Server Query Optimization, Part 2

Last week I described a nasty situation. My program to query all Half-Life 2 servers used 50 threads and 500MB of RAM. Today I’m going to discuss the solution I used toward making it more efficient.

First, I observed sslice‘s solution. He had a Python script which spawned two threads: one sent packets, and the other received. His Python script with far less overhead also completed in five minutes. I was doing something wrong.

However, I couldn’t just use his solution outright. He was only querying A2S_INFO which sends one reply, so there was a cheap shortcut: thread 1 pumped a single socket socket full of packets, and thread 2 polled the same socket for replies. We needed to add multiple successive queries into the fray, which means storing state information about each IP:Port being handled.

That was the first part of the solution. I took the netcode and moved it into an object, CQueryState, whose member variables were essentially the stack variables for the thread function. Then I converted the code to be state-based. “Flattening” such code was a tedious process.
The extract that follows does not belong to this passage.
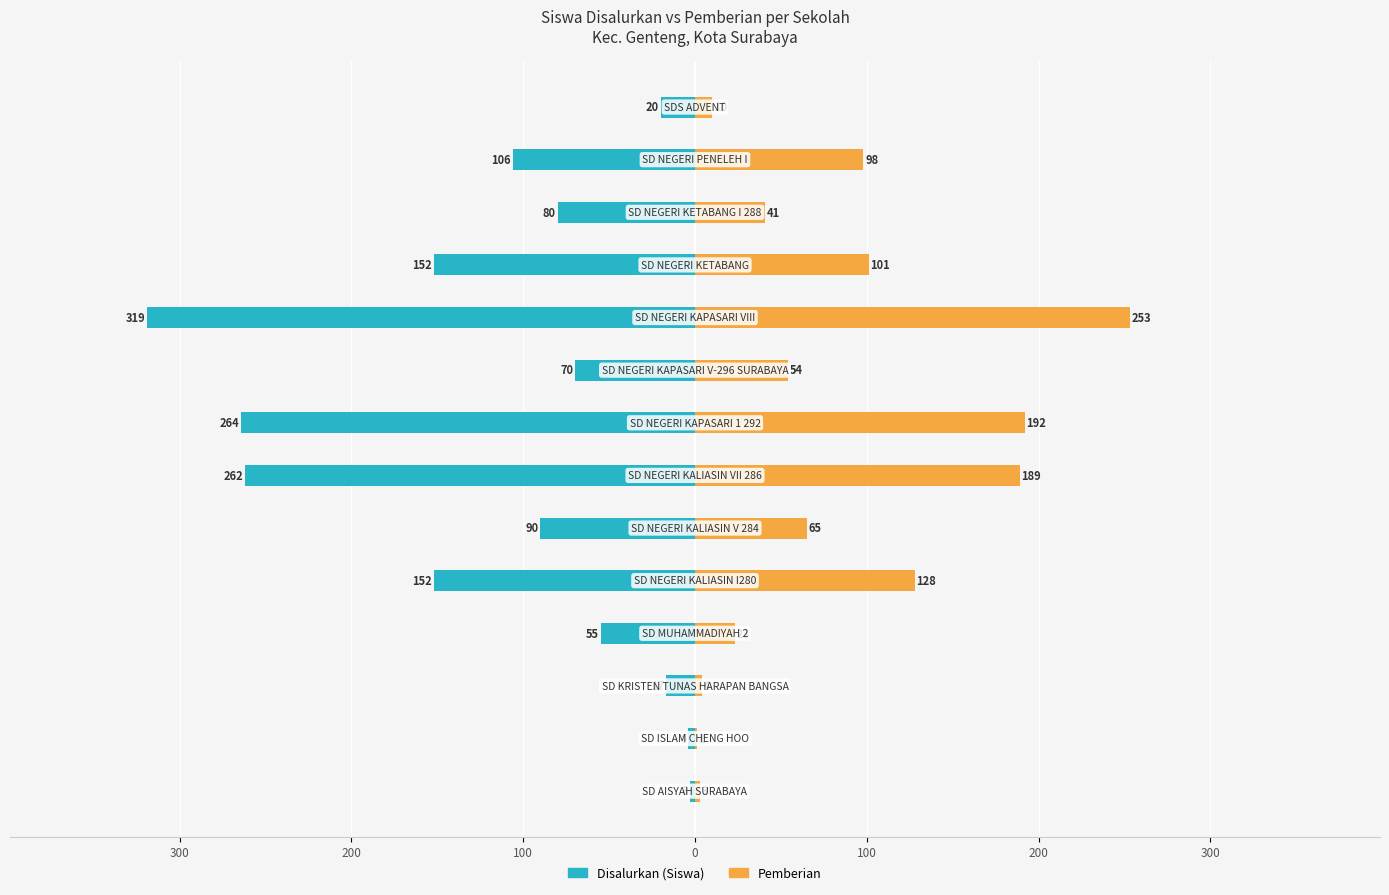

Read the Disalurkan (Siswa) value at 10.

-152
Pseudo-code of per-thread state machine model:

FUNCTION PROCESS_SERVER
  SEND A
  WAIT 2 SECONDS
  RECV B
  SEND C
  WAIT 2 SECONDS
  RECV D
END

Pseudo-code of object-per-state-machine model:

FUNCTION CQueryState::ProcessState
  IF STATE == SEND_A
    SEND A
    SENT_TIME = CURRENT_TIME
    STATE = RECV_B
  ELSE IF STATE == RECV_B
    IF RECV B
      STATE = SEND_C
    ELSE IF CURRENT_TIME - SENT_TIME >= 1 SECOND
        STATE = GET_NEW_SERVER
    END IF
  ELSE IF STATE == SEND_C
    SEND C
    SENT_TIME = CURRENT_TIME
    STATE = RECV_D
  END IF
END

With the overhead of threads gone, I had to tackle how to actually process these objects. sslice‘s model was to have one thread for processing sends, and one thread for processing receives. Porting that to multiple send/receive states felt complicated, and the sending thread spent most of its time sleeping (to avoid overflowing the UDP queue).

The solution I chose was to simulate threading. As each state machine was non-blocking, it was feasible to process a huge number of them at a time, sleep for a short period of time, then process again. The new algorithm became:

  1. Loop through every CQueryState object:
    1. Process the state.
    2. If the state is “done,” push the object into a processing queue, and in its place, put the next server we need to query.
  2. Sleep for 1ms or so. This adds some needed delay time into the system’s packet processing.
  3. Go back to step 1.
  4. Meanwhile, a separate thread processes completed state objects.

I defaulted to 150 state objects. With 1ms of delay in between frames (a frame being a processing of all state objects), querying 35,000 servers resulted in the following results:

  • Memory usage was reduced from 500MB to about 20MB at most.
  • Completion time was reduced from around 330 seconds to 90 seconds (including statistics computation+uploading). The Half-Life 1 version was reduced from around to 150 seconds.
  • Disk usage reduced from ~70MB to 0 bytes.
  • Thread count was reduced from 50 to 1 (State machines get pushed and popped from a separate thread to handle BZ2 decompression of packets).
  • False negatives (detecting alive servers as dead) were reduced from about 4,000 to around 250.
  • The Perl text processor was completely eliminated.

The solution of converting each thread to a “mini-thread,” and simulating each mini-thread every few microseconds, was an astounding success. I don’t think I’ve ever experienced such improvements in a programming project before; nor will I likely again, since in retrospect, the original design was extremely flawed. I’ve chalked this incident up to “learning by experience.”

Other notes: In the current program, I used one socket per state object. It’s probably feasible to rework this to use one socket, but it’d be a lot more work and memory to map the incoming packets back to viable state objects. The other interesting suggestion on IRC was by OneEyed, who suggested creating N sockets, then select()ing on them to see which ones have changed (and thus will have a viable state transition). It sounds feasible, but I have not tried it yet (nor can I see any huge benefits).